# PROBLEM TO SOLVE
Print back every record below, exactly as it stands.

====

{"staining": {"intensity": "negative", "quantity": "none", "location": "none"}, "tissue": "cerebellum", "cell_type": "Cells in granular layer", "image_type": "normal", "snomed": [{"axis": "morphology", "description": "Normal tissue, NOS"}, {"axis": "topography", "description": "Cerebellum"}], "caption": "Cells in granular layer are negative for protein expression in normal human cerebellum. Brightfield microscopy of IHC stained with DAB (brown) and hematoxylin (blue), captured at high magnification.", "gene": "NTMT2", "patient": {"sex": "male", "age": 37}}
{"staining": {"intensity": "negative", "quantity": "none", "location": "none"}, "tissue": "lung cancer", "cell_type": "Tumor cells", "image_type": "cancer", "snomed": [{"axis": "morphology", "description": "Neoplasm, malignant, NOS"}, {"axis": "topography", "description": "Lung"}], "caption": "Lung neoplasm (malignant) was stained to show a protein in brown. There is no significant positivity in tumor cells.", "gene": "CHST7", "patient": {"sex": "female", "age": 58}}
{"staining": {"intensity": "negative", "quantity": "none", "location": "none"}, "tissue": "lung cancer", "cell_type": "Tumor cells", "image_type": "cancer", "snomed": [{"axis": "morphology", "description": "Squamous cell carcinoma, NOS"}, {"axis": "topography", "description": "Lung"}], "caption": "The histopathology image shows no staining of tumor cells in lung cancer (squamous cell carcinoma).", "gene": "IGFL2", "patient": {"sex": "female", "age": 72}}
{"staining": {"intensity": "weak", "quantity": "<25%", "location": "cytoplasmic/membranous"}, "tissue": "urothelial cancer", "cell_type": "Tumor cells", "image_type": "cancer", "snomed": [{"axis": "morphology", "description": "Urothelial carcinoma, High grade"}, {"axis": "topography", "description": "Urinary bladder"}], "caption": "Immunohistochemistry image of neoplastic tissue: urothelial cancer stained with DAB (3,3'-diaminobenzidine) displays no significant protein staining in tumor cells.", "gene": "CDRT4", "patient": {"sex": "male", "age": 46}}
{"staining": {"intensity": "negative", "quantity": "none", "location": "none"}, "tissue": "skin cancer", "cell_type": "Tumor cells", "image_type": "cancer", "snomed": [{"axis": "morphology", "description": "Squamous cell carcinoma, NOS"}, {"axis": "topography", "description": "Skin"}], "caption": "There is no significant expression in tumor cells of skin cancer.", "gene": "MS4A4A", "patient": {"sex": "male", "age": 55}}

====

# SOLUTION BELOW
{"staining": {"intensity": "negative", "quantity": "none", "location": "none"}, "tissue": "cerebellum", "cell_type": "Cells in granular layer", "image_type": "normal", "snomed": [{"axis": "morphology", "description": "Normal tissue, NOS"}, {"axis": "topography", "description": "Cerebellum"}], "caption": "Cells in granular layer are negative for protein expression in normal human cerebellum. Brightfield microscopy of IHC stained with DAB (brown) and hematoxylin (blue), captured at high magnification.", "gene": "NTMT2", "patient": {"sex": "male", "age": 37}}
{"staining": {"intensity": "negative", "quantity": "none", "location": "none"}, "tissue": "lung cancer", "cell_type": "Tumor cells", "image_type": "cancer", "snomed": [{"axis": "morphology", "description": "Neoplasm, malignant, NOS"}, {"axis": "topography", "description": "Lung"}], "caption": "Lung neoplasm (malignant) was stained to show a protein in brown. There is no significant positivity in tumor cells.", "gene": "CHST7", "patient": {"sex": "female", "age": 58}}
{"staining": {"intensity": "negative", "quantity": "none", "location": "none"}, "tissue": "lung cancer", "cell_type": "Tumor cells", "image_type": "cancer", "snomed": [{"axis": "morphology", "description": "Squamous cell carcinoma, NOS"}, {"axis": "topography", "description": "Lung"}], "caption": "The histopathology image shows no staining of tumor cells in lung cancer (squamous cell carcinoma).", "gene": "IGFL2", "patient": {"sex": "female", "age": 72}}
{"staining": {"intensity": "weak", "quantity": "<25%", "location": "cytoplasmic/membranous"}, "tissue": "urothelial cancer", "cell_type": "Tumor cells", "image_type": "cancer", "snomed": [{"axis": "morphology", "description": "Urothelial carcinoma, High grade"}, {"axis": "topography", "description": "Urinary bladder"}], "caption": "Immunohistochemistry image of neoplastic tissue: urothelial cancer stained with DAB (3,3'-diaminobenzidine) displays no significant protein staining in tumor cells.", "gene": "CDRT4", "patient": {"sex": "male", "age": 46}}
{"staining": {"intensity": "negative", "quantity": "none", "location": "none"}, "tissue": "skin cancer", "cell_type": "Tumor cells", "image_type": "cancer", "snomed": [{"axis": "morphology", "description": "Squamous cell carcinoma, NOS"}, {"axis": "topography", "description": "Skin"}], "caption": "There is no significant expression in tumor cells of skin cancer.", "gene": "MS4A4A", "patient": {"sex": "male", "age": 55}}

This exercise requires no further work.